Bench Coach

Herb Williams doesn't get on the court often, but he's invaluable off it

It was a rare sight for any Knicks observer: Herb Williams, New York's perennial 12th man, was on the court, with sweat on his brow, and stepping up to the free-throw line for a foul shot. It's unusual to see Williams in any game situation— and this was no exception. The scenario took place at the Knicks training facility in Purchase, New York, and not in an actual contest. But Williams was not merely lining up to sink an irrelevant shot from the charity stripe. He wasn't even working to perfect his

technique for that unkown game down the road when he may well be called upon to deliver (though he is known to work hard in order to stay prepared).

No, Williams was out on the court— after a rigorous three-hour practice— working with one of his young teammates to correct a flaw that had cropped up in the Knicks' first couple of games. They had opened the 1999 season with two straight losses, due in part to the team's dismal performance from the line. So there was Williams, drilling point guard Charlie Ward on the fine points of foul shooting.

The Old Man and the Spree: Herb Williams hangs with Latrell Sprewell on the Knicks bench.
Pete Kuhns
The Old Man and the Spree: Herb Williams hangs with Latrell Sprewell on the Knicks bench.

"Hit the front of the rim," Williams urged, as Ward set his feet and sized up the basket. A moment later, Williams was at the line taking none of his own advice. "I can make it go in, son," he declared as his shot clanged off the rim, prompting Ward to unleash with some good- natured ribbing of his own. With a diligence tempered by playful warmth, Williams continued to engage his young teammate in the exercise until they were the only two left on the court.

"Big Herb? That's my Pops!" Ward later said of his senior colleague, after shooting 6 of 7 from the stripe against the Washington Wizards. "He's like my big brother."

As the oldest active player in the league, Willliams, who turns 41 this week, has worn a comfortable groove into his seat at the end of the Knicks team bench over the last six seasons. Although his on-court contributions have been minimal of late, he remains a strong and influential presence on the team. His popularity among fans is indisputable. On the rare occasions that Coach Jeff Van Gundy calls his number, Williams is greeted with roars of approval from the crowd. And even during his long idles on the bench, there seems no shortage of praise for the 6-11 veteran center who spent many years— first with the Indiana Pacers and later with the Dallas Mavericks— as a formidable low-post force. (He averaged 19.9 points and 9.1 rebounds in his best season, 1985­86, with the Pacers.)

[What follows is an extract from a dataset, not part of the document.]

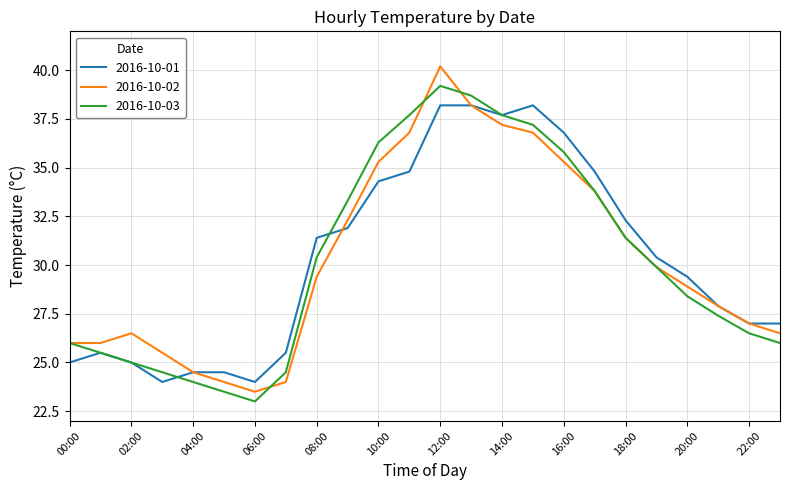

How many values in the 2016-10-01 series exceed 30?

12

Along with his solid experience, Williams also enjoys widespread respect among coaches and players in the league. Teammates look to him for advice and encouragement, while Van Gundy relies on Williams to use his gifts as a communicator to exert his spot-on coaching instincts with players. And then there is the palpable lift in team spirits that Williams brings. Knicks officials say he has helped sustain the team's sense of continuity and calm through the persistent changes in personnel in recent years. Williams's good vibes even came through during his brief exile to the Toronto Raptors in 1996. On a Knicks road trip that year, when players on the team bus heard that Williams was on the other end of a cell phone, they refused to let him hang up until everybody on the roster had a chance to talk to him.

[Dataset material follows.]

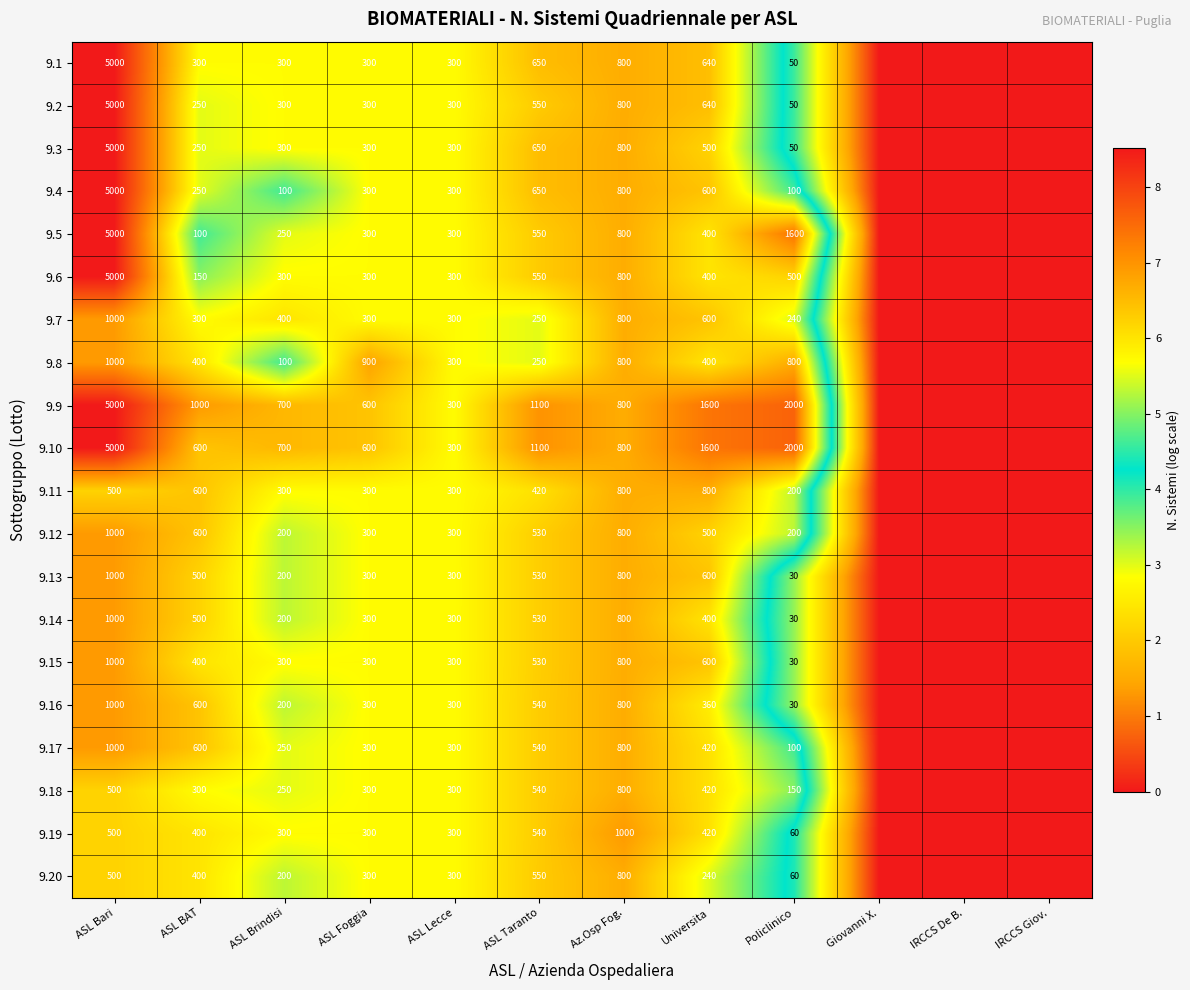

What is the total value across all series at Policlinico?

8280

Despite the goodwill flowing from all directions, and what team officials describe as an impeccable work ethic and excellent conditioning, Williams has remained Van Gundy's last option on game night. At press time, he had yet to log any minutes in the 1999 regular season. In the closing moments of last week's Knicks' victory over Washington, Van Gundy waved unproven reserves Rick Brunson, David Wingate, and Ben Davis off the bench, leaving Williams the lone Knick still sporting a warm-up suit. Van Gundy calls the old sage a "capable player," but his unwillingness to publicly test that capability reveals Williams's true ability to contribute. Last year, even with Patrick Ewing sidelined for much of the season, Williams played in just 27 of 82 games, averaging 1.4 points, 1 rebound, .3 blocked shots, and 6.5 minutes per game.

Nevertheless, the Knicks recently re-signed Williams to a one-year deal worth a reported $1 million. But as the lockout and the departure of the beloved John Starks have recently reminded us, loyalty and warm fuzzies do not a contract make. Basketball is a business. So what exactly makes Williams worth a million when the Knicks could pluck any old big man out of the CBA to polish the pine for a fraction of the price?

If you train your eyes on the Knick bench during a game, you'll find part of the answer. Williams studies the action intently, rarely taking his eyes off the floor. Rather than jumping to his feet in protest when one of his teammates is called for a foul, he seems to deconstruct the play out loud, bending the ear of anyone who will listen. And Williams has always found a willing audience among his fellow Knicks.